---- Extract
Next Thursday, European environment ministers will discuss whether the EU should upgrade its 2020 target to 30% unilaterally. ECO says yes! And while you are at it, make sure to meet it domestically, so that any offsetting comes on top of 30%.
While several environment ministers have already indicated their support, others are holding back. But let’s face it, almost everybody expects the EU is going to move to 30% anyway. The more time they waste discussing the matter, the more time they lose reaping the economic advantages.
For two years now, the EU has not budged from its conditional pledge to increase to 30% if comparable efforts are made by other major economies. But this position has diminishing relevance.
Several studies, including from the European Commission, clearly show that EU has good reason to increase ambition right now. The most obvious is that they have
already nearly reached the 20% target, a full 10 years before 2020!
According to the European Environment Agency, the EU’s 2009 emissions stood at approximately 17.3% below 1990 levels. Although the economic crisis is part of the reason, there is no doubt that most of the effort has already happened.
Second, consider the low-carbon race. China became the biggest wind market in the world last year. If EU leaders want their green industry to remain at the forefront, they need to give their economies clear direction.
--------
---- Raw data
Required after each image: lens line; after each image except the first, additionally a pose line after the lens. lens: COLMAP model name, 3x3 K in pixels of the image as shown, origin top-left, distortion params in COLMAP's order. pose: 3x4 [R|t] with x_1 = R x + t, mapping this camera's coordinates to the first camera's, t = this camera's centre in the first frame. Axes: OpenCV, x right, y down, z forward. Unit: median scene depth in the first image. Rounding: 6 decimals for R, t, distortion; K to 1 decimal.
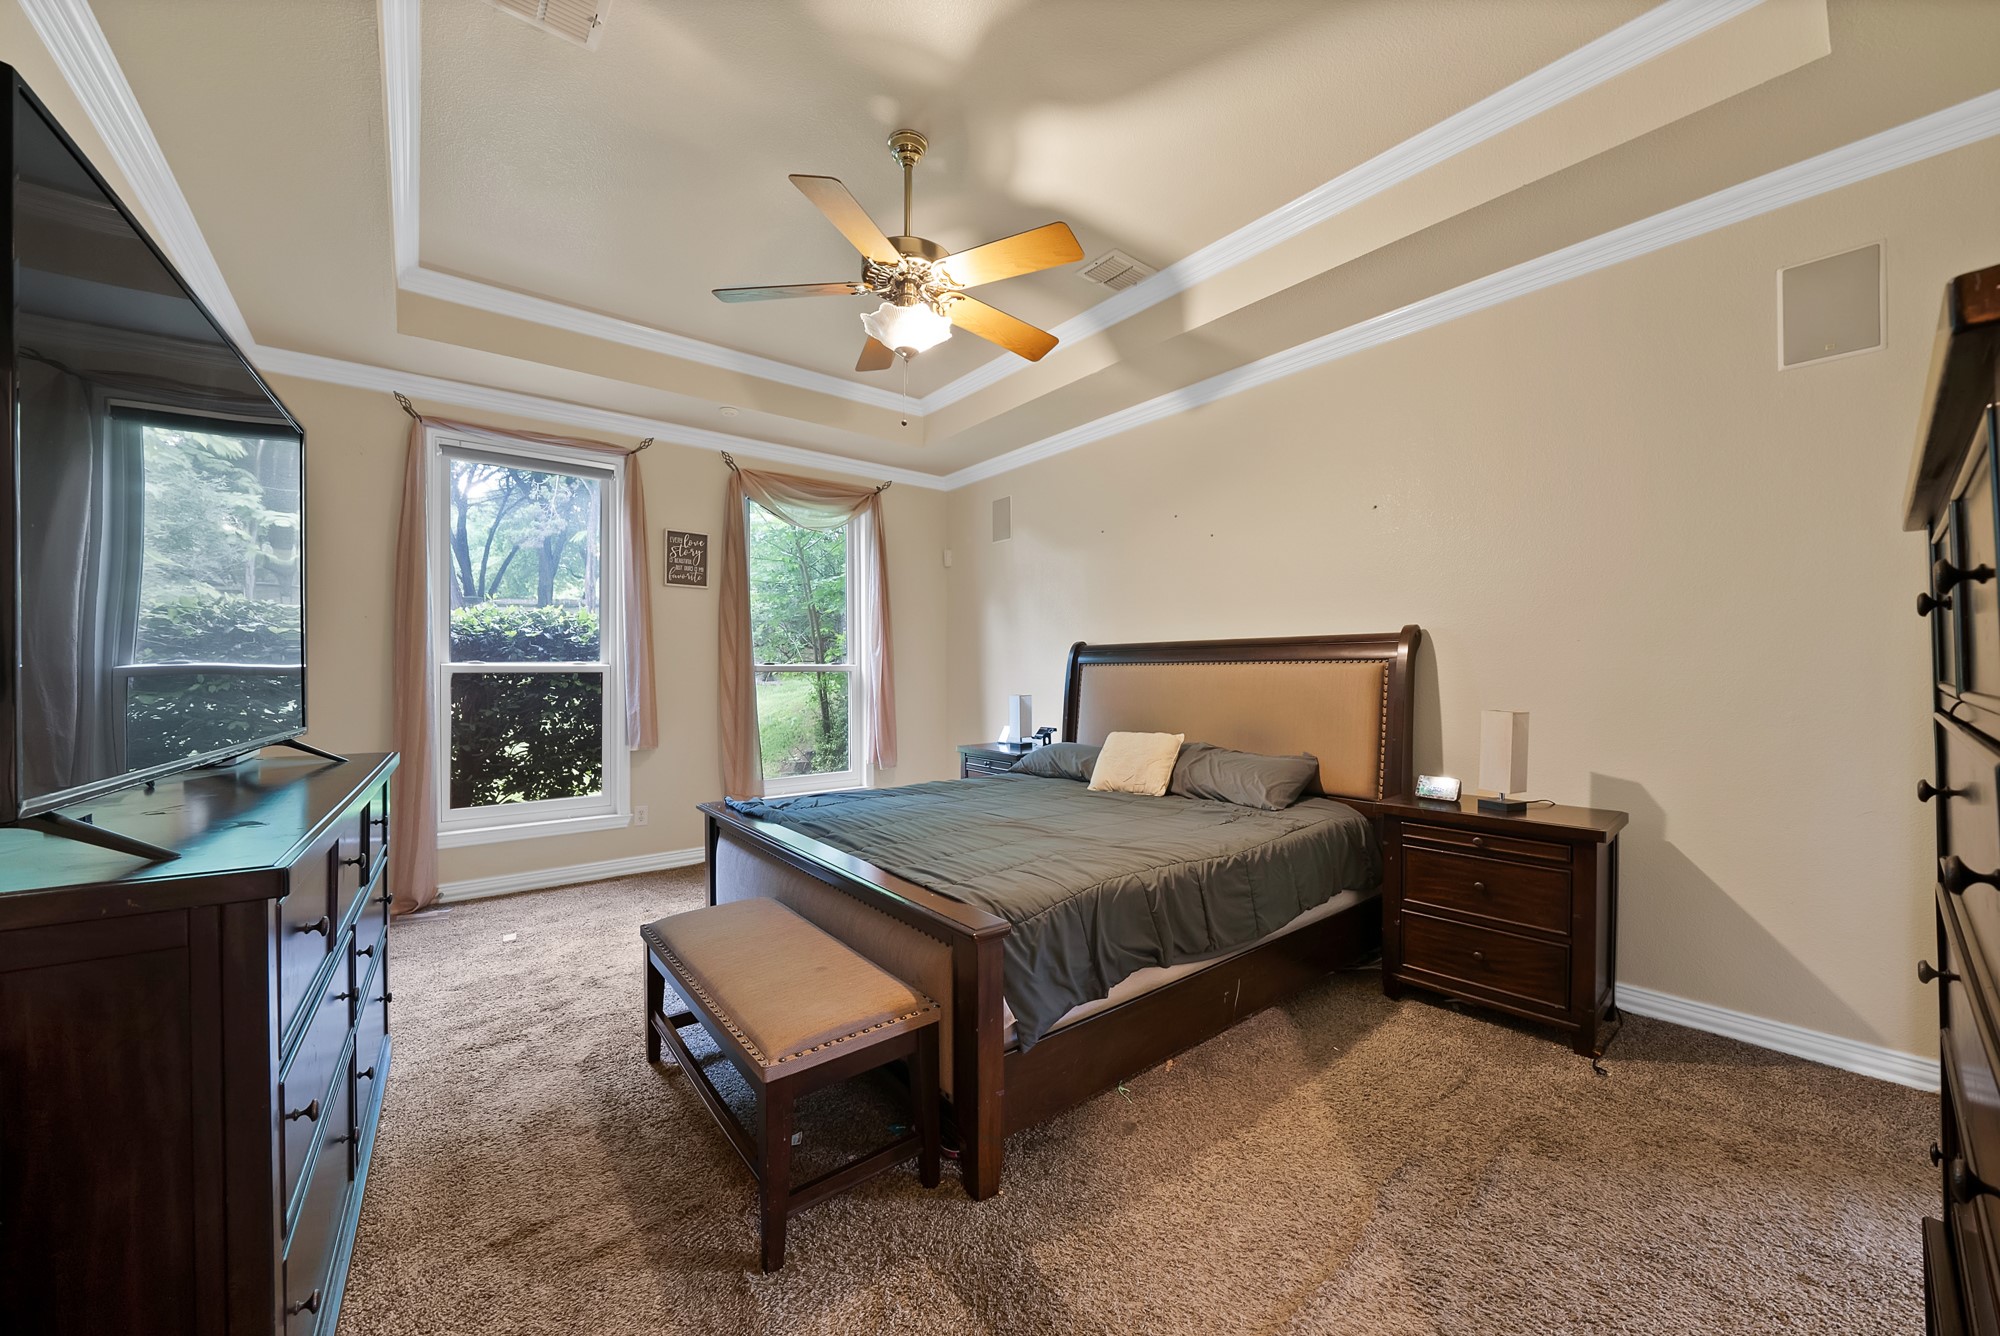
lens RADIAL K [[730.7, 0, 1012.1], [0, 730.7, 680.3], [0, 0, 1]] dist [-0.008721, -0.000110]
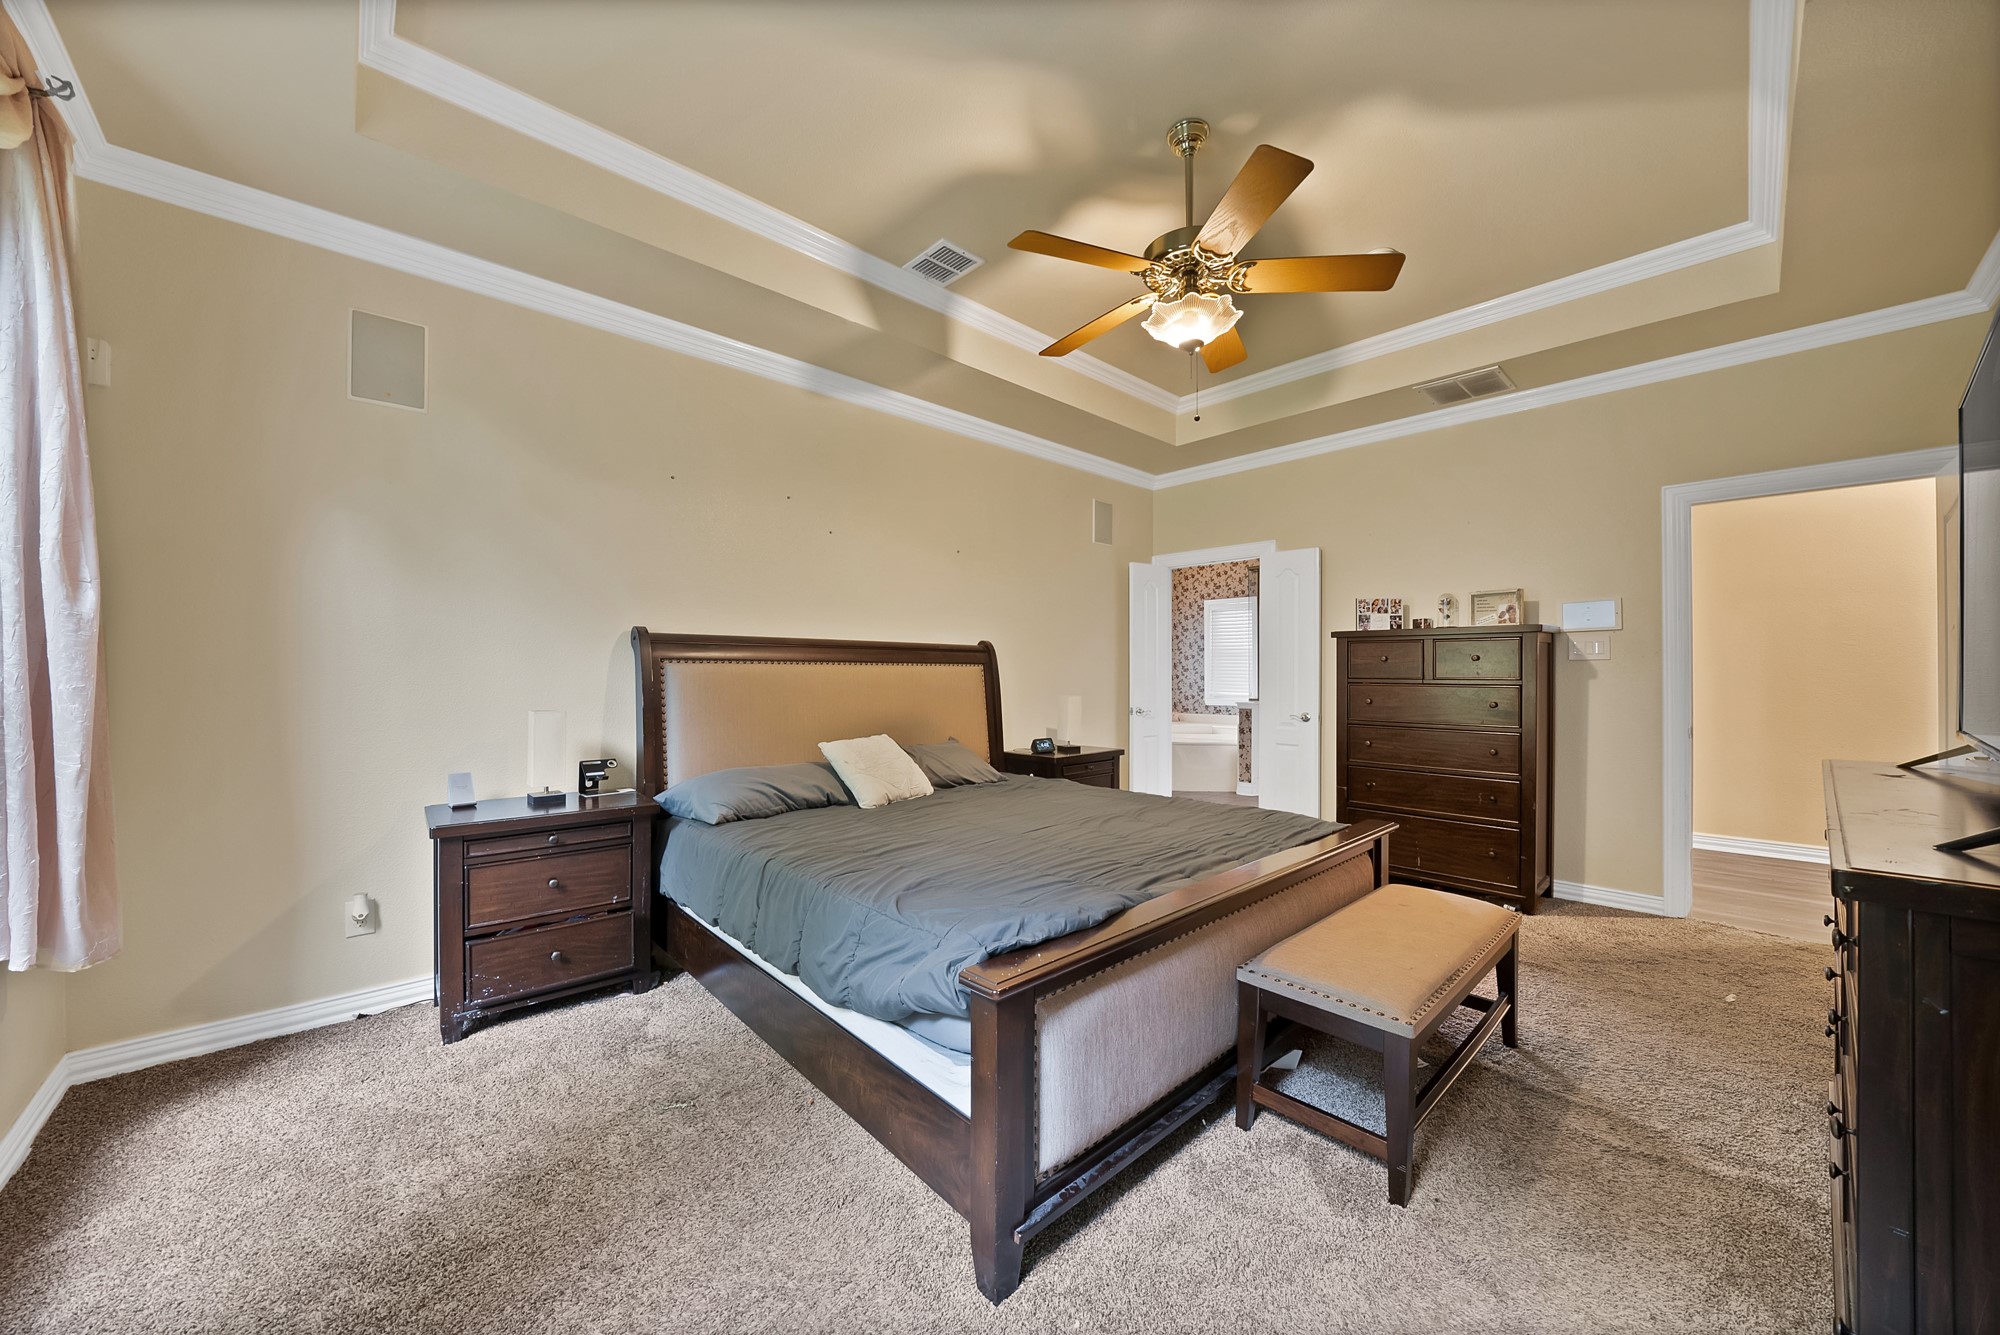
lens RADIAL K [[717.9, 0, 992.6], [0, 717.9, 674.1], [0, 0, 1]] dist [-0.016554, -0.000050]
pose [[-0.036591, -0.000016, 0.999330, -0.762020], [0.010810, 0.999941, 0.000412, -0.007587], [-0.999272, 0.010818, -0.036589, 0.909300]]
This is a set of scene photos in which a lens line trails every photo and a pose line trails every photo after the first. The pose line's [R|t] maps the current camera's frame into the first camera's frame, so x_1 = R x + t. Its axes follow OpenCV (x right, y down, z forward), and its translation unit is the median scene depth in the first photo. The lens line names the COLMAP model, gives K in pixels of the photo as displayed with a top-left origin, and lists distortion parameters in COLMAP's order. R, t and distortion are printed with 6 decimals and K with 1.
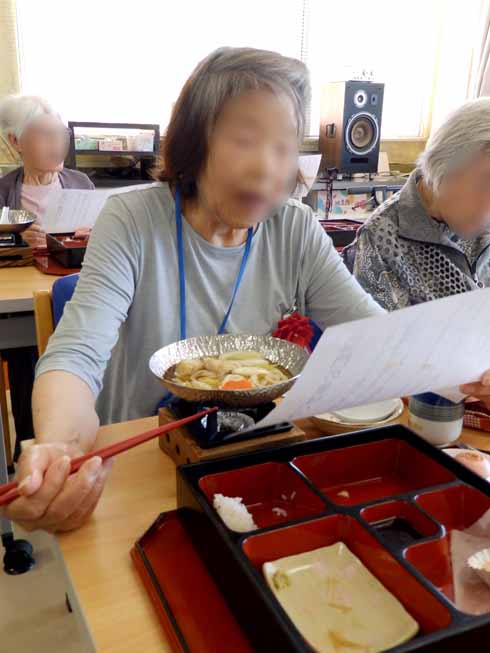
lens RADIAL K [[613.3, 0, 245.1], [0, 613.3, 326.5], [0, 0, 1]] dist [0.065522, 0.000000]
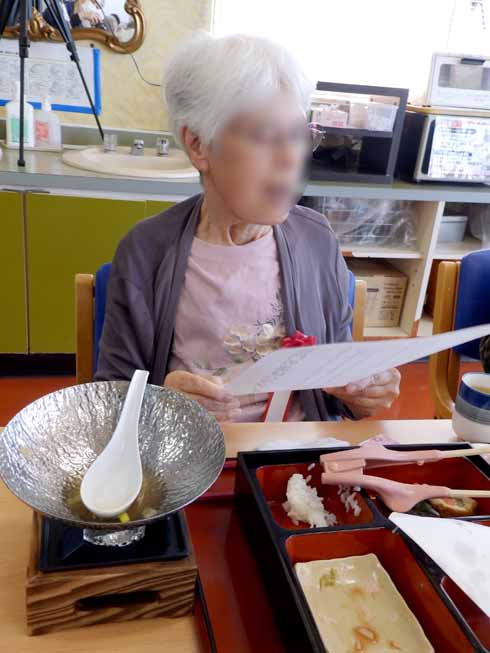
--------
- Tasks
[1] Please reproduce the commentary on the EU's 2020 target, starting with "Next Thursday, European" and going on through "has diminishing relevance.", swapping "environment ministers" for "climate ministers".
[2] Shorten the paragraph of the commentary on the EU's 2020 target that opens "According to the European Environment Agency" while keeping its main facts.

- Answers for this exercise
[1]
Next Thursday, European climate ministers will discuss whether the EU should upgrade its 2020 target to 30% unilaterally. ECO says yes! And while you are at it, make sure to meet it domestically, so that any offsetting comes on top of 30%.
While several climate ministers have already indicated their support, others are holding back. But let’s face it, almost everybody expects the EU is going to move to 30% anyway. The more time they waste discussing the matter, the more time they lose reaping the economic advantages.
For two years now, the EU has not budged from its conditional pledge to increase to 30% if comparable efforts are made by other major economies. But this position has diminishing relevance.

[2] The European Environment Agency puts the EU's 2009 emissions at about 17.3% below 1990 levels. The economic crisis played a part, but most of the effort has clearly already been made.